### What is expected
Count the lines in the entries that contain "life". Say the number and nothing more.

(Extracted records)
--- START ---

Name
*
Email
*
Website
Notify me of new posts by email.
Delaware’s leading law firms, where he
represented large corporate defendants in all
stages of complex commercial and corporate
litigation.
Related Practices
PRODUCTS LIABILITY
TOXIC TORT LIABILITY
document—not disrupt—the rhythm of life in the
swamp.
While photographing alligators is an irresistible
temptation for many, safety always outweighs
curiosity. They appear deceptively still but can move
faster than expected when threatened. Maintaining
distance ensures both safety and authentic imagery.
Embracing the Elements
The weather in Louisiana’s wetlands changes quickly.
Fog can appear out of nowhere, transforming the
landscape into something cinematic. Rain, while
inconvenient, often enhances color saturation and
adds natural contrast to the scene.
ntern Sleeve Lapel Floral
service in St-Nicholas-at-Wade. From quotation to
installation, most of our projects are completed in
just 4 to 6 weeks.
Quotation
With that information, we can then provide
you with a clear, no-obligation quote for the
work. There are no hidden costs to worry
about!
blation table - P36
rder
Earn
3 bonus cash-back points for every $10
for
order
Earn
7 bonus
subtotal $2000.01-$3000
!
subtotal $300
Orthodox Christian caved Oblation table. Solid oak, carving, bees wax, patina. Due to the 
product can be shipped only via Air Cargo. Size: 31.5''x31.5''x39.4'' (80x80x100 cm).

--- END ---
--- START ---

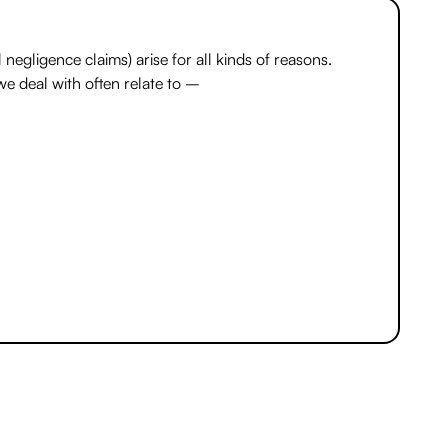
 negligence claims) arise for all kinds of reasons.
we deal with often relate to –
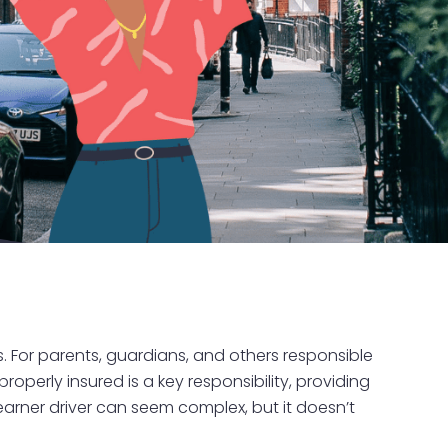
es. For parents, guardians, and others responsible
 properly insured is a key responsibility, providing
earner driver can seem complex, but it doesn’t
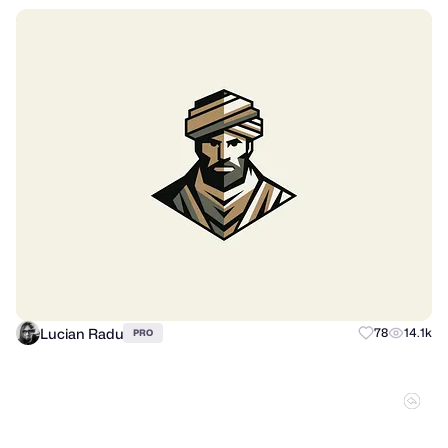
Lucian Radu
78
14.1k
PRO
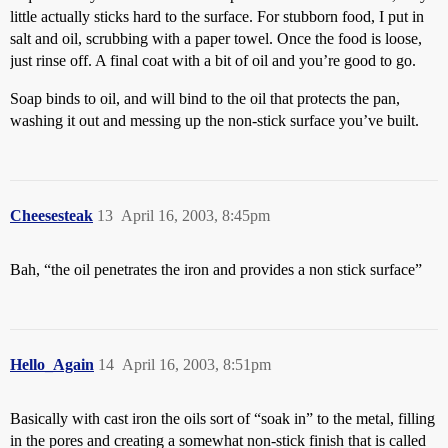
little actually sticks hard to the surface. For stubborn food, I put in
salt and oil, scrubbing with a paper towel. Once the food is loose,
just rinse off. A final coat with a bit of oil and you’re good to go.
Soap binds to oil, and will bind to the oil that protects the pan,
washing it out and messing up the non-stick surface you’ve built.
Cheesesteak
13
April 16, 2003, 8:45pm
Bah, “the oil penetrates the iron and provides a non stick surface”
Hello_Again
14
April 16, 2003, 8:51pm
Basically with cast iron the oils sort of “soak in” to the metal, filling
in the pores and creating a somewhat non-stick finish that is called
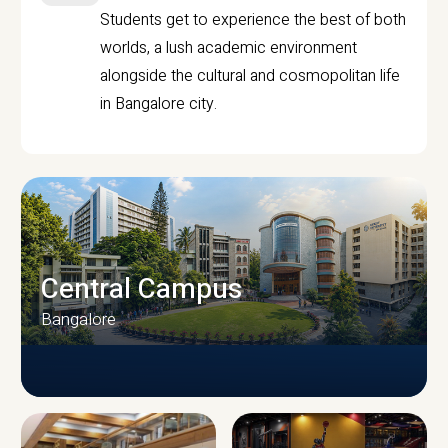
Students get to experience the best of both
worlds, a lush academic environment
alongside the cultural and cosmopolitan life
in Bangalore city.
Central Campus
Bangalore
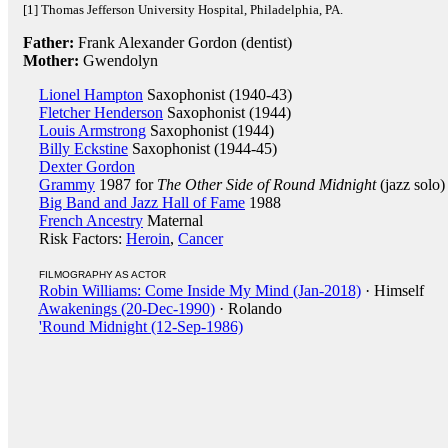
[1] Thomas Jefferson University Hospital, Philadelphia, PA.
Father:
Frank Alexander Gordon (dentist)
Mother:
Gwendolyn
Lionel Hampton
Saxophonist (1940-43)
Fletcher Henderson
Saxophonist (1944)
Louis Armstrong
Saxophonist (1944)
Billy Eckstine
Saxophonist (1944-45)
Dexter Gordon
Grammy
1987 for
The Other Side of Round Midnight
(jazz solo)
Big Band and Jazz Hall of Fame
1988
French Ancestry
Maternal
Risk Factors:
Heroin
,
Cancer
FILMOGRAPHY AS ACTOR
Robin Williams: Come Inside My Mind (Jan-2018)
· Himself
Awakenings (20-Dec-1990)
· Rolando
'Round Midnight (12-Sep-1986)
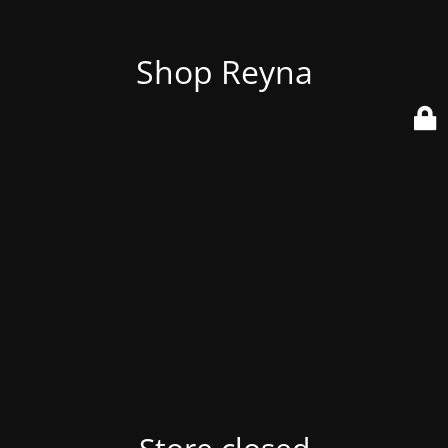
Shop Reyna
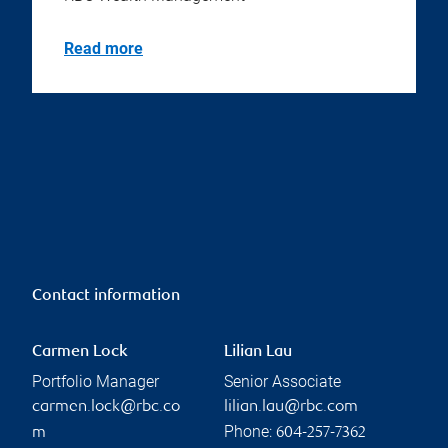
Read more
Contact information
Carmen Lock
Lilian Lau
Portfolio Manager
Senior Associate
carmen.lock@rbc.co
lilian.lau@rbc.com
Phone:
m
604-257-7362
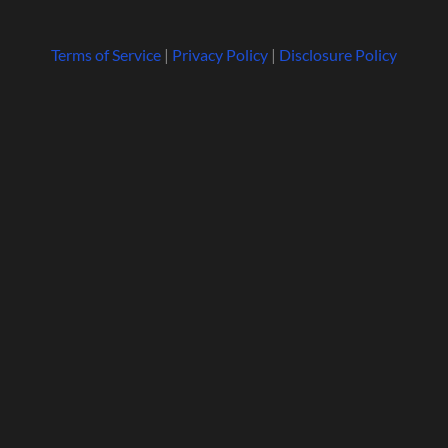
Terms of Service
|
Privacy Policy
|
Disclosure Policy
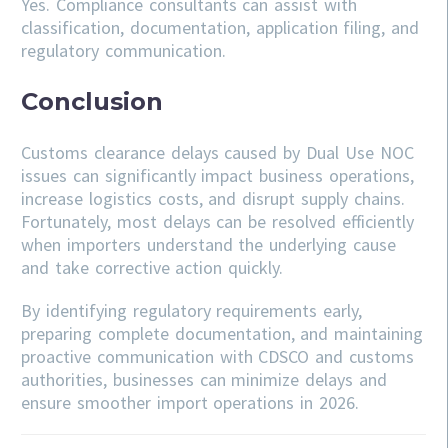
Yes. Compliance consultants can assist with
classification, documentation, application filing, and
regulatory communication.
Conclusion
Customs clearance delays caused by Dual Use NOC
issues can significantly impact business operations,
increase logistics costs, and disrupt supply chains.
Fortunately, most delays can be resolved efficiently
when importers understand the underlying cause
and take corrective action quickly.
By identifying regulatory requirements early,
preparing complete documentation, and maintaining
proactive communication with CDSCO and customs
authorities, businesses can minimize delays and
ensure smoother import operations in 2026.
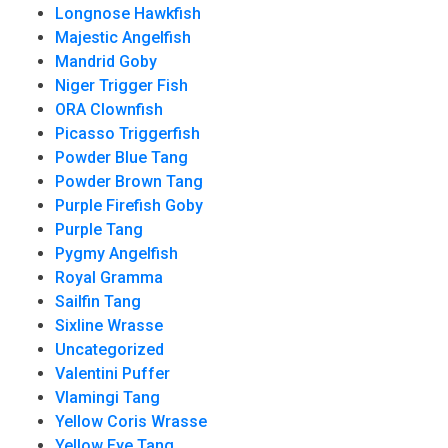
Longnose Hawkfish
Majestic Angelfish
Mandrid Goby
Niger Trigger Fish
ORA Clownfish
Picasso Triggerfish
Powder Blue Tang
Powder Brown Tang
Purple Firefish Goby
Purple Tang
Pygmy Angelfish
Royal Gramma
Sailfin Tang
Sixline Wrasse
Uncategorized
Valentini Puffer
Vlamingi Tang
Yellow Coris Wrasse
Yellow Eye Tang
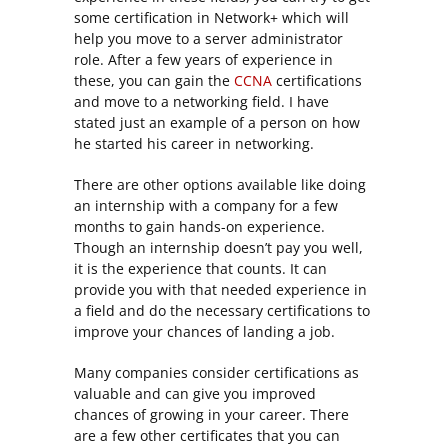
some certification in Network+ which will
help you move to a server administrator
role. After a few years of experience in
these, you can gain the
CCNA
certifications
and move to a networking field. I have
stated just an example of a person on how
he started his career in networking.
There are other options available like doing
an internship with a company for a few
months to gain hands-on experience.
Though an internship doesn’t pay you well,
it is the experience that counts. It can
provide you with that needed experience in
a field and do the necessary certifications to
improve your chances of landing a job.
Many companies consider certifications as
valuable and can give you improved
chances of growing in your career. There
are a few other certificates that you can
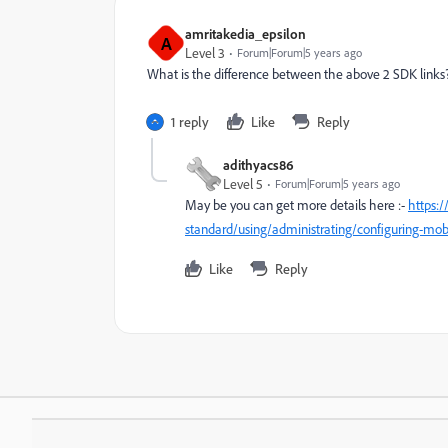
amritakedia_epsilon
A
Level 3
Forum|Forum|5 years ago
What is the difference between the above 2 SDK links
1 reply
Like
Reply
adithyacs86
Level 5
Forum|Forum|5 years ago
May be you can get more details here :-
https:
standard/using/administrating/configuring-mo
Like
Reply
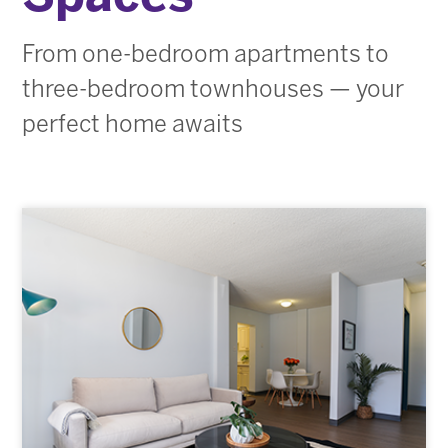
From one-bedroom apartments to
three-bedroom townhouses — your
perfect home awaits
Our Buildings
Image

--- END ---

### Written answer
2